La mondialisation de l’alimentation soulève des questions de justice sociale spécifiques, telles que : « Quelles sont les normes prédominantes régissant la production animale mondiale et dans quelle mesure ont-elles influencé les politiques et les pratiques locales ? » ; « Quel impact la colonisation a-t-elle eu sur l’adoption des innovations technologiques et politiques ? » ; « Dans quelle mesure les droits de propriété sont-ils menacés par l’industrialisation et l’intensification ? » ; « Les normes éthiques générales régissant les politiques alimentaires et agricoles, le financement de la recherche, la science et la technologie favorisent-elles la justice sociale, la durabilité, la santé et la sécurité nutritionnelle ? » ; « Dans quelle mesure la corruption institutionnelle et la fragmentation des responsabilités empêchent-elles les gouvernements nationaux, les décideurs régionaux et les organismes chargés de la science, la technologie et l’innovation (ST&I) d’aider ceux qui participent à la production animale ? » ; « Les avantages et les inconvénients sont-ils équitablement répartis entre toutes les personnes concernées par la production animale ? » ; « Dans quelle mesure le manque de transparence et d’inclusion, l’absence de responsabilisation, la répartition des responsabilités, la négligence et la violation des droits individuels, la dégradation de l’environnement, le non-respect du bien-être des animaux, la surutilisation de produits pharmaceutiques et de produits chimiques peuvent-ils influencer la manière dont les inconvénients et les avantages sont répartis ? » ; « Quelles devraient être les mesures correctives à adopter pour les pays en développement, notamment dans la région Afrique, Caraïbes et Pacifique (ACP) ? ».
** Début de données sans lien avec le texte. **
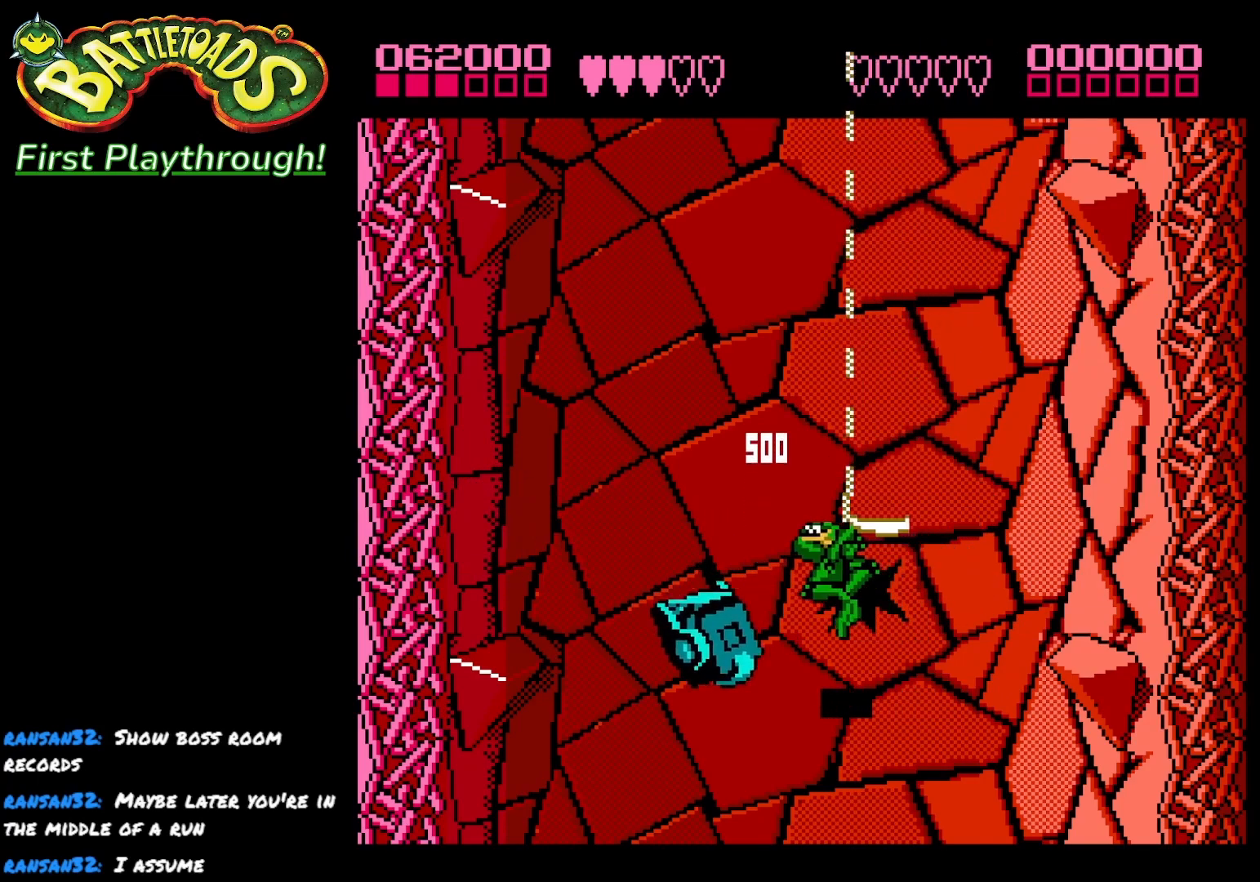
{"buttons": [], "left_stick": "center", "right_stick": "center", "events": [[33, "DPAD_LEFT", "up"], [50, "X", "down"], [183, "X", "up"]]}
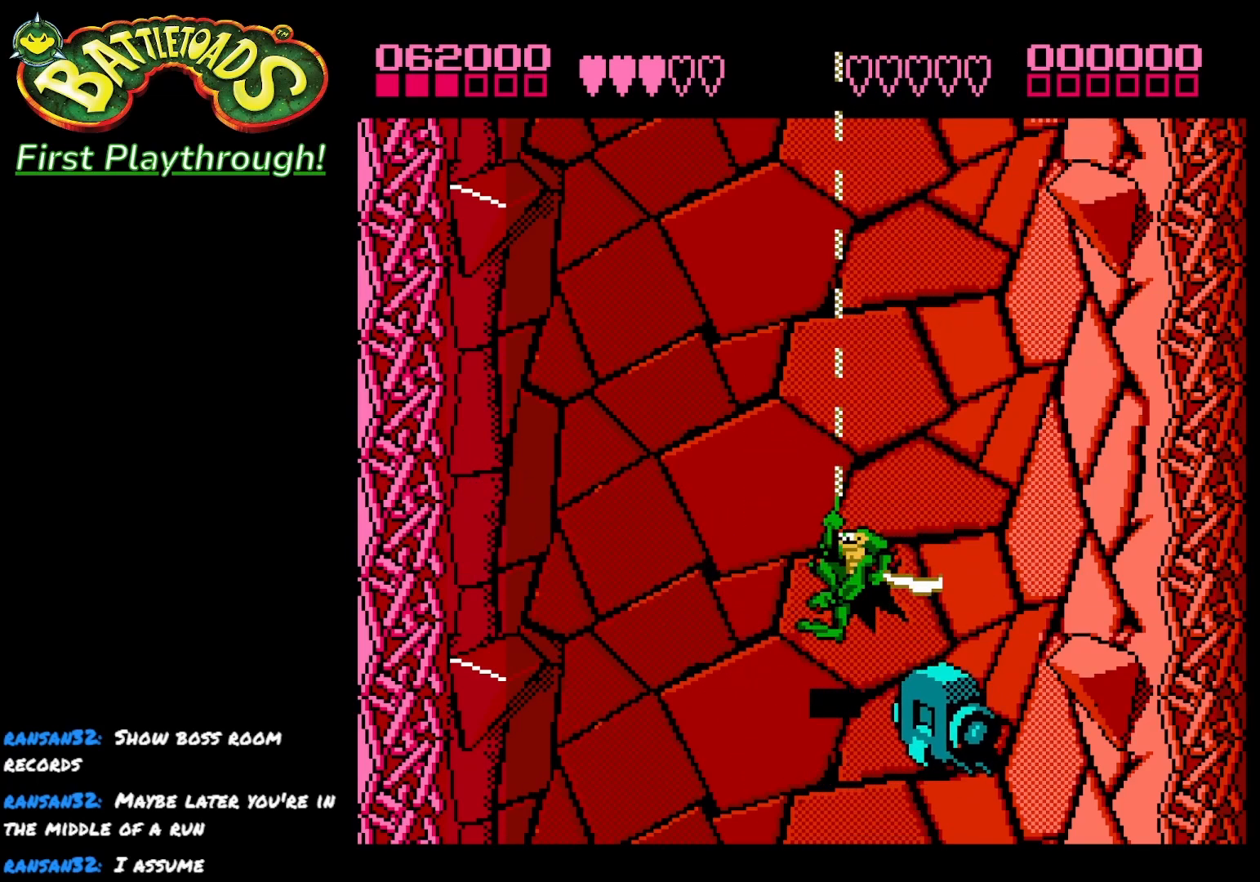
{"buttons": ["DPAD_RIGHT"], "left_stick": "center", "right_stick": "center", "events": [[17, "DPAD_LEFT", "down"], [233, "DPAD_LEFT", "up"], [267, "DPAD_RIGHT", "down"]]}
Principales entraves au développement de l’élevage dans les pays ACP : l’éthique et la pratique
Asiedu et al. (2009) identifient les principales difficultés que rencontrent les États membres de la région ACP pour répondre à la demande d’aliments d’origine animale et pour relever les défis posés par le changement climatique et la qualité du marché. Le développement de la production animale diffère entre les pays ACP et les pays en développement d’Asie et d’Amérique du Sud, et même entre les pays ACP. Les systèmes de production locale, les contraintes institutionnelles, les politiques et les pratiques actuelles détermineront la direction et la forme que la durabilité prendra. Les progrès de la biologie animale, de la biotechnologie, des technologies de l’information et de la communication, la gestion durable des ressources environnementales et animales, la qualité des aliments, la sélection des relations commerciales à poursuivre, entre autres, doivent tenir compte des réalités, des nécessités, des exigences et des capacités locales ainsi que des impacts à court et à long terme. Il faut également prendre en considération les normes éthiques sur lesquelles s’appuient les choix et leurs conséquences pour les différentes populations locales.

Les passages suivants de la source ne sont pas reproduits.